> Consignes: Recopiez à l'identique les lignes ci-dessous, en partant du tout début et en vous arrêtant après la ligne qui contient « order: Trombidiformes », celle-ci incluse.

[Entrées de données enregistrées]
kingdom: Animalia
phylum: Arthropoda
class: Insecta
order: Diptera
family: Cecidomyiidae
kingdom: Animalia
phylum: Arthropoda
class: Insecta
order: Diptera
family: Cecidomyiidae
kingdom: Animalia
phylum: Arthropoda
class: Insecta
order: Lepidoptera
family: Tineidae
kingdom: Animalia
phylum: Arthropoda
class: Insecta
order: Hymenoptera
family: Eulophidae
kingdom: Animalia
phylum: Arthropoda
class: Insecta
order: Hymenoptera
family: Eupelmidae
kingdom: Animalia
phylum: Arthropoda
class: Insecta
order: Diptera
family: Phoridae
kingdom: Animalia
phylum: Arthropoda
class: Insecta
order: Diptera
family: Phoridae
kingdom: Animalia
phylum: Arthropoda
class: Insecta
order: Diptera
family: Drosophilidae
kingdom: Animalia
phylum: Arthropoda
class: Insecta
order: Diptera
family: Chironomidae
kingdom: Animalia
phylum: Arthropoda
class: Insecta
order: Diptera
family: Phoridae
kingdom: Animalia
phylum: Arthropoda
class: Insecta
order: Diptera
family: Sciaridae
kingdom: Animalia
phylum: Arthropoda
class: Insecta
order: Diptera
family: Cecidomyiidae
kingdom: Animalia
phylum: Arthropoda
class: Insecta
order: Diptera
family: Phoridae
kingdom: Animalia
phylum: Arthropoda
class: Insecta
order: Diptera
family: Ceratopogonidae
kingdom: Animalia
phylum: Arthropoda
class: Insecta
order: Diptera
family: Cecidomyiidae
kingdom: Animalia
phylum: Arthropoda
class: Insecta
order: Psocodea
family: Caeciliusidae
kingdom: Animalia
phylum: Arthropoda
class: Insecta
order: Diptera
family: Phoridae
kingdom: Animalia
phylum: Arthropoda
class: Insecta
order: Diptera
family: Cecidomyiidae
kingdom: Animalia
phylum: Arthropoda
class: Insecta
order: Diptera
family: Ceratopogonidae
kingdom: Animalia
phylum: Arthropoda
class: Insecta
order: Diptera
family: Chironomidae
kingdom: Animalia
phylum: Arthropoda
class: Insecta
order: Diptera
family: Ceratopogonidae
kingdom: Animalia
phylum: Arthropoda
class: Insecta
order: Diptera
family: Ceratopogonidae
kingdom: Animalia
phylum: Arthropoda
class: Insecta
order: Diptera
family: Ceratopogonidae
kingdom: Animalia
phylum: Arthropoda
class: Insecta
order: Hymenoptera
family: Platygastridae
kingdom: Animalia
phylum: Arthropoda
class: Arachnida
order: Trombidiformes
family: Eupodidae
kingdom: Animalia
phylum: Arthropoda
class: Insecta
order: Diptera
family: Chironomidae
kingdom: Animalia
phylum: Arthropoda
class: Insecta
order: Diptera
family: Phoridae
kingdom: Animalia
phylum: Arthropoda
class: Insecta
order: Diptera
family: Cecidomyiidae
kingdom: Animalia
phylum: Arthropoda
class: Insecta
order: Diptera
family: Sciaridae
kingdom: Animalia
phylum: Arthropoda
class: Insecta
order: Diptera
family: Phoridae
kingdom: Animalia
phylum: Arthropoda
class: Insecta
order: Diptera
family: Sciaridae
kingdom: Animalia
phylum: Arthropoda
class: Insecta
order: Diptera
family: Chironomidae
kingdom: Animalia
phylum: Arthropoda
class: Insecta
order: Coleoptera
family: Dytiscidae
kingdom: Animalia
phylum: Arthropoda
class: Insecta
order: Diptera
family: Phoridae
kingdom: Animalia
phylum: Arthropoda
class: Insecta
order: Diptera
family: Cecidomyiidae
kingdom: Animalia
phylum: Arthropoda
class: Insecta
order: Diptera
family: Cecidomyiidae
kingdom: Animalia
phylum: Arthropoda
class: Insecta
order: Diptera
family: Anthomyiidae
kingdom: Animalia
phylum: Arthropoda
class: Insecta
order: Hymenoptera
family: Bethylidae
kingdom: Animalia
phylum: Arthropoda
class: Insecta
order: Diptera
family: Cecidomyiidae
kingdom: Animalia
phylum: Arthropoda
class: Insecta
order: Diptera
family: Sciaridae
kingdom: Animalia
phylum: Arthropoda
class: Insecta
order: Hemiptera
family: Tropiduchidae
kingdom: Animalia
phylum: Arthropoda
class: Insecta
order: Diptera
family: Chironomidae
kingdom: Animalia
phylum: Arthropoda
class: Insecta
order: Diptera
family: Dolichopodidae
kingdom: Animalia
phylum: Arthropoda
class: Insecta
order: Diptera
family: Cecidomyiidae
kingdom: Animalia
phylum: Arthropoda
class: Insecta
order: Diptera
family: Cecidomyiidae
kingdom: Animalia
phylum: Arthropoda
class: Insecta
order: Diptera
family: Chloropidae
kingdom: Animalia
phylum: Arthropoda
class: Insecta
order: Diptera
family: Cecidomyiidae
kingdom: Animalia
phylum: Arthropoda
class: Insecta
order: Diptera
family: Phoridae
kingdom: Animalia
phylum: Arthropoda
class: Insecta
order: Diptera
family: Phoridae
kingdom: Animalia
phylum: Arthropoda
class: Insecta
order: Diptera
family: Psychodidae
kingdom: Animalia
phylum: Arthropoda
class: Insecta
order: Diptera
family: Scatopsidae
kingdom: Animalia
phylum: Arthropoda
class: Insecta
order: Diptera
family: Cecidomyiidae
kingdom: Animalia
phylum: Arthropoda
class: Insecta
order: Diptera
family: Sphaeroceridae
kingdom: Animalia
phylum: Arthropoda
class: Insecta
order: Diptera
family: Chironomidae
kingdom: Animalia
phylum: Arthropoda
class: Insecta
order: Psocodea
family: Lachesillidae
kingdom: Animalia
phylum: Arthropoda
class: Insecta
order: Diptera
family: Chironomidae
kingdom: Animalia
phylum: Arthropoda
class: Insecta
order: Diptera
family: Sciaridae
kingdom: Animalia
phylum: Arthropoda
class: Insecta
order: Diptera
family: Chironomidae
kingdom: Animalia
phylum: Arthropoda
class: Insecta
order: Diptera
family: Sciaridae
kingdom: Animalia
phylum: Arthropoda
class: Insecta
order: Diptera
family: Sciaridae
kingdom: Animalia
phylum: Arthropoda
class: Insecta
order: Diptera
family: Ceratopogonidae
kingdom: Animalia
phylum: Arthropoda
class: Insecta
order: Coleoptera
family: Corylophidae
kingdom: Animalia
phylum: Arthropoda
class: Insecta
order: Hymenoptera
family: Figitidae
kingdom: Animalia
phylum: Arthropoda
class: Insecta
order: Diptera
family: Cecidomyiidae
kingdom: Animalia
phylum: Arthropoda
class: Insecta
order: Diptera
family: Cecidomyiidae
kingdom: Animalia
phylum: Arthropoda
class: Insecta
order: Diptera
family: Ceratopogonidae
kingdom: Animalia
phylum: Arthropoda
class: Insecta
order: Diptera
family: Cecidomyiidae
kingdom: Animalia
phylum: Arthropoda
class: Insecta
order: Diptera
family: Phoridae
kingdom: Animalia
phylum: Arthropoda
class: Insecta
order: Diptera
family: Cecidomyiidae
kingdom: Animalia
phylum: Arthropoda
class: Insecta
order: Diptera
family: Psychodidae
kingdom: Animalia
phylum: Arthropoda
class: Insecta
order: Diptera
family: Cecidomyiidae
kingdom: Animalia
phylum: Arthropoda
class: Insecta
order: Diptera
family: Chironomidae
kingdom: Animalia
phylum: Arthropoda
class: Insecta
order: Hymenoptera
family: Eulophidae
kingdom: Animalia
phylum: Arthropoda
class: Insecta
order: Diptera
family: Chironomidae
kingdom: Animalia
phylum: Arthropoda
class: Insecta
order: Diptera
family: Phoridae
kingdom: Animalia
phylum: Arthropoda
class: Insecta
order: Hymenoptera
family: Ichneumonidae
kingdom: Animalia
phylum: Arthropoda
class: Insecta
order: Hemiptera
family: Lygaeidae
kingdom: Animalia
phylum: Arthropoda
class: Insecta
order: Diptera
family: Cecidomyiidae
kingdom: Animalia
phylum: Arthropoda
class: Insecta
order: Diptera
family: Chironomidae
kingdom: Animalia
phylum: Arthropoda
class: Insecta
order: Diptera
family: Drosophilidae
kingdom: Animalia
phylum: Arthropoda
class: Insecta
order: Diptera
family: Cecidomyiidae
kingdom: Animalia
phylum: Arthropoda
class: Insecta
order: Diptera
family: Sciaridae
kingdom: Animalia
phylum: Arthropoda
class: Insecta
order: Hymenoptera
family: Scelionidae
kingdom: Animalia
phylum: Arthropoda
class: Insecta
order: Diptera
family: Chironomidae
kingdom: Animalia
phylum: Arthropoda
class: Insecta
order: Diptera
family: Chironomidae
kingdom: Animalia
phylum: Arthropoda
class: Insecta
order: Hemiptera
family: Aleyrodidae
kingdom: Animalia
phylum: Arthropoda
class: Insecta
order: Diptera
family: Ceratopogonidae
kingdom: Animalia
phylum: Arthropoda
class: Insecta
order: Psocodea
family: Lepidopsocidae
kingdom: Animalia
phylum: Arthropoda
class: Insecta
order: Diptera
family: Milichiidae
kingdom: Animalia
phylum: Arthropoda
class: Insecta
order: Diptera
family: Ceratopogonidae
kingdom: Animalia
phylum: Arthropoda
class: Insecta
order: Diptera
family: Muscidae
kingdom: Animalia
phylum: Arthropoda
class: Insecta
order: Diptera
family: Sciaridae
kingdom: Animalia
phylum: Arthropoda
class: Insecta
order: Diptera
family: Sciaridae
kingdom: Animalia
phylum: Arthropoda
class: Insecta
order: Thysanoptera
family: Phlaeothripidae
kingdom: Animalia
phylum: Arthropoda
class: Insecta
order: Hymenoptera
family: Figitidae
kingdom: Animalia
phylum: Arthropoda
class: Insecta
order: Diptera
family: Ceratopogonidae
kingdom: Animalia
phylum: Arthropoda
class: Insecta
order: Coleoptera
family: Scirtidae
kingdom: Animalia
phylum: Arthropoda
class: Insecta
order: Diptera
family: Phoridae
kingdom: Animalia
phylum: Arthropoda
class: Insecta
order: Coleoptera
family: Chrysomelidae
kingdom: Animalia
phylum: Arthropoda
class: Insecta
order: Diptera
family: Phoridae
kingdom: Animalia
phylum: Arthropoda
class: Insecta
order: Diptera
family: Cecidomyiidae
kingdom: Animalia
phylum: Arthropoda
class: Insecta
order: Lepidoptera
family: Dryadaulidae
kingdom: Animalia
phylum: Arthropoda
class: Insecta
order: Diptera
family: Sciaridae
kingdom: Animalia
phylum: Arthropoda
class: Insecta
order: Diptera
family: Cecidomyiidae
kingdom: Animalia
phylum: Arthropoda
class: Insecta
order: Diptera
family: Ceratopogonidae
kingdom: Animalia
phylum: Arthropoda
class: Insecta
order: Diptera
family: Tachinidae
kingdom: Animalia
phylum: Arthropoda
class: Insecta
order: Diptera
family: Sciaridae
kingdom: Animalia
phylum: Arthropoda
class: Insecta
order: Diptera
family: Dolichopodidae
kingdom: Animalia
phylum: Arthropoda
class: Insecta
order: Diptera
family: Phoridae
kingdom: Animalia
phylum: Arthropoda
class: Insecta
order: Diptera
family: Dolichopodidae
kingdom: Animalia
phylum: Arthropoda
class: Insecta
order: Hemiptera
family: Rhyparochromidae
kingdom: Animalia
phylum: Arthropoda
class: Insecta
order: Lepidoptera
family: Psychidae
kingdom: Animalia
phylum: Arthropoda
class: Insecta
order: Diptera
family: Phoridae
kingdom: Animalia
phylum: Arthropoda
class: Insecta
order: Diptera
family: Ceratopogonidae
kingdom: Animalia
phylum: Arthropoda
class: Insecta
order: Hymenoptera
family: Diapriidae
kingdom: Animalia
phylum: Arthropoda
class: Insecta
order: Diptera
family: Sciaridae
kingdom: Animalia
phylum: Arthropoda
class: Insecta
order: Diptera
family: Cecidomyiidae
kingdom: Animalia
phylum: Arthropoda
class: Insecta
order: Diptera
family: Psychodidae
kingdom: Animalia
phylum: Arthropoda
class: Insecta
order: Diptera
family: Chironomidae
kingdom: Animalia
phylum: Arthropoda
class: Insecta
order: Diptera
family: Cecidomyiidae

> Solution détaillée:
kingdom: Animalia
phylum: Arthropoda
class: Insecta
order: Diptera
family: Cecidomyiidae
kingdom: Animalia
phylum: Arthropoda
class: Insecta
order: Diptera
family: Cecidomyiidae
kingdom: Animalia
phylum: Arthropoda
class: Insecta
order: Lepidoptera
family: Tineidae
kingdom: Animalia
phylum: Arthropoda
class: Insecta
order: Hymenoptera
family: Eulophidae
kingdom: Animalia
phylum: Arthropoda
class: Insecta
order: Hymenoptera
family: Eupelmidae
kingdom: Animalia
phylum: Arthropoda
class: Insecta
order: Diptera
family: Phoridae
kingdom: Animalia
phylum: Arthropoda
class: Insecta
order: Diptera
family: Phoridae
kingdom: Animalia
phylum: Arthropoda
class: Insecta
order: Diptera
family: Drosophilidae
kingdom: Animalia
phylum: Arthropoda
class: Insecta
order: Diptera
family: Chironomidae
kingdom: Animalia
phylum: Arthropoda
class: Insecta
order: Diptera
family: Phoridae
kingdom: Animalia
phylum: Arthropoda
class: Insecta
order: Diptera
family: Sciaridae
kingdom: Animalia
phylum: Arthropoda
class: Insecta
order: Diptera
family: Cecidomyiidae
kingdom: Animalia
phylum: Arthropoda
class: Insecta
order: Diptera
family: Phoridae
kingdom: Animalia
phylum: Arthropoda
class: Insecta
order: Diptera
family: Ceratopogonidae
kingdom: Animalia
phylum: Arthropoda
class: Insecta
order: Diptera
family: Cecidomyiidae
kingdom: Animalia
phylum: Arthropoda
class: Insecta
order: Psocodea
family: Caeciliusidae
kingdom: Animalia
phylum: Arthropoda
class: Insecta
order: Diptera
family: Phoridae
kingdom: Animalia
phylum: Arthropoda
class: Insecta
order: Diptera
family: Cecidomyiidae
kingdom: Animalia
phylum: Arthropoda
class: Insecta
order: Diptera
family: Ceratopogonidae
kingdom: Animalia
phylum: Arthropoda
class: Insecta
order: Diptera
family: Chironomidae
kingdom: Animalia
phylum: Arthropoda
class: Insecta
order: Diptera
family: Ceratopogonidae
kingdom: Animalia
phylum: Arthropoda
class: Insecta
order: Diptera
family: Ceratopogonidae
kingdom: Animalia
phylum: Arthropoda
class: Insecta
order: Diptera
family: Ceratopogonidae
kingdom: Animalia
phylum: Arthropoda
class: Insecta
order: Hymenoptera
family: Platygastridae
kingdom: Animalia
phylum: Arthropoda
class: Arachnida
order: Trombidiformes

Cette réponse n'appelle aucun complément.